Comment 8 Jeff Ortel 2016-08-16 15:09:25 UTC
May need to keep this assigned to tross.  The mitigation possible by goferd is to re-create the queue when getting LinkDetached with condition = amqp:not-found.  This means goferd could still try to create a receiver (Link) when the queue does not exist and crash the router.

Note: This can only happen in cases where the queue existed (or was created by goferd on startup) and then disappeared.
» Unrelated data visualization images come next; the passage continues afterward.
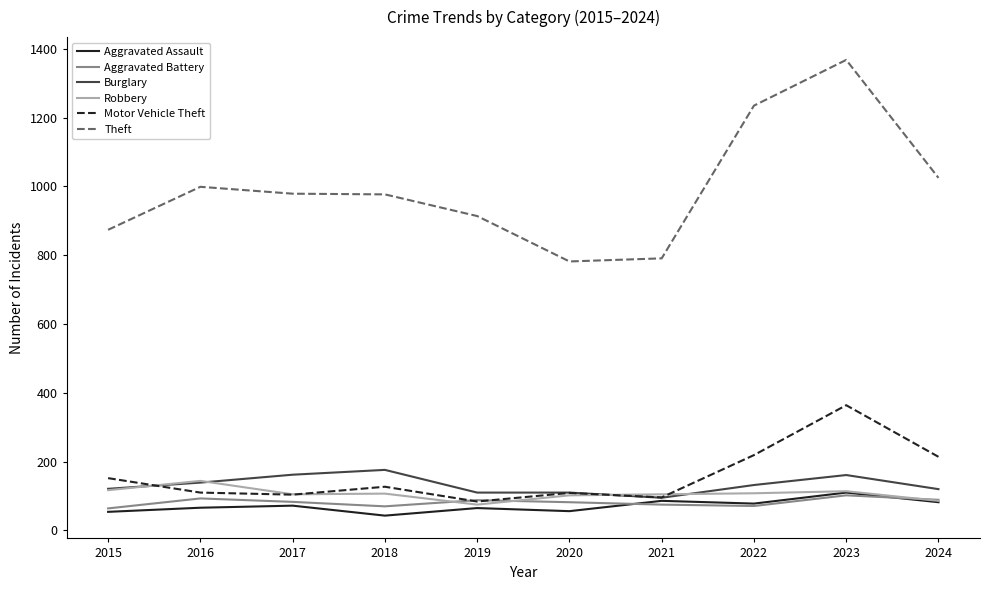

At which category does the chart reach its peak across all series?

2023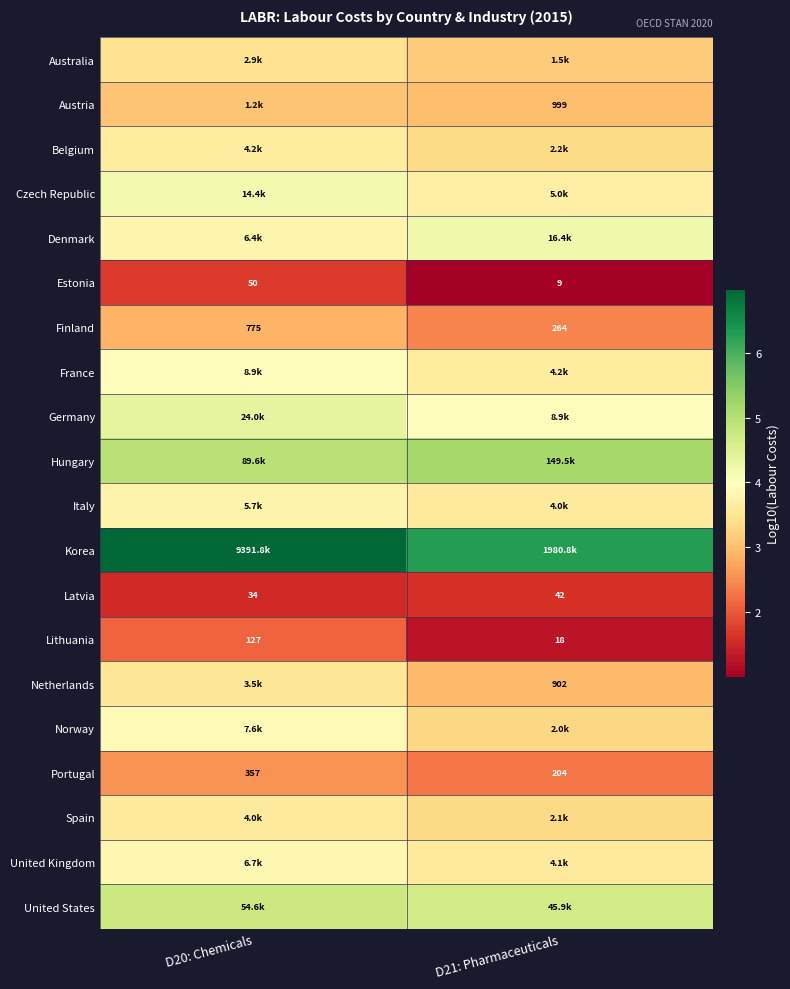

Which category has the lowest value across all series?

D21: Pharmaceuticals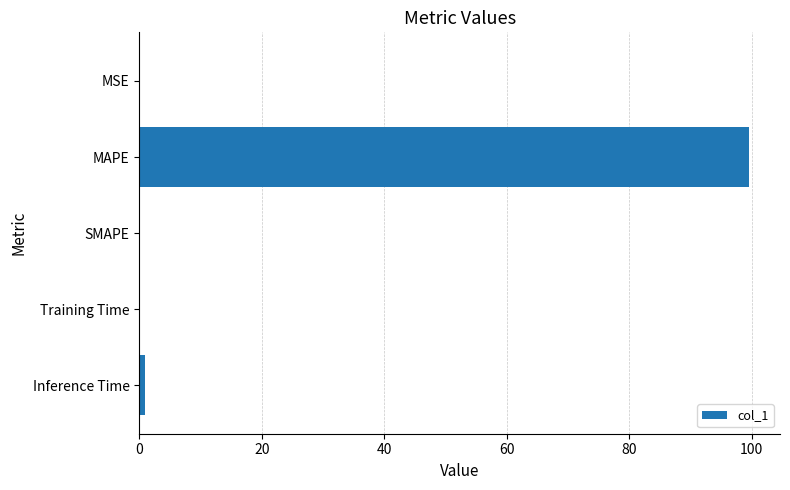

What is the sum of all values?

100.7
Comment 9 Pavel Moravec 2016-08-16 17:54:30 UTC
(In reply to Jeff Ortel from comment #8)
> May need to keep this assigned to tross.  The mitigation possible by goferd
> is to re-create the queue when getting LinkDetached with condition =
> amqp:not-found.  This means goferd could still try to create a receiver
> (Link) when the queue does not exist and crash the router.
> 
> Note: This can only happen in cases where the queue existed (or was created
> by goferd on startup) and then disappeared.

+1.

The primary problem is qdrouterd segfaulting in some scenario. goferd can be improved like Jeff suggests since the repeated link failures from the same agent increased probability of the failure/segfault.

Comment 14 Jan Hutaƙ 2016-08-25 07:54:16 UTC
Created attachment 1193891 [details]
(gdb) thread apply all bt

Comment 27 errata-xmlrpc 2016-11-10 08:13:35 UTC
Since the problem described in this bug report should be
resolved in a recent advisory, it has been closed with a
resolution of ERRATA.

For information on the advisory, and where to find the updated
files, follow the link below.

If the solution does not work for you, open a new bug report.

https://access.redhat.com/errata/RHBA-2016:2699

Comment 28 Andrew Kofink 2017-01-05 14:26:34 UTC
*** Bug 1385890 has been marked as a duplicate of this bug. ***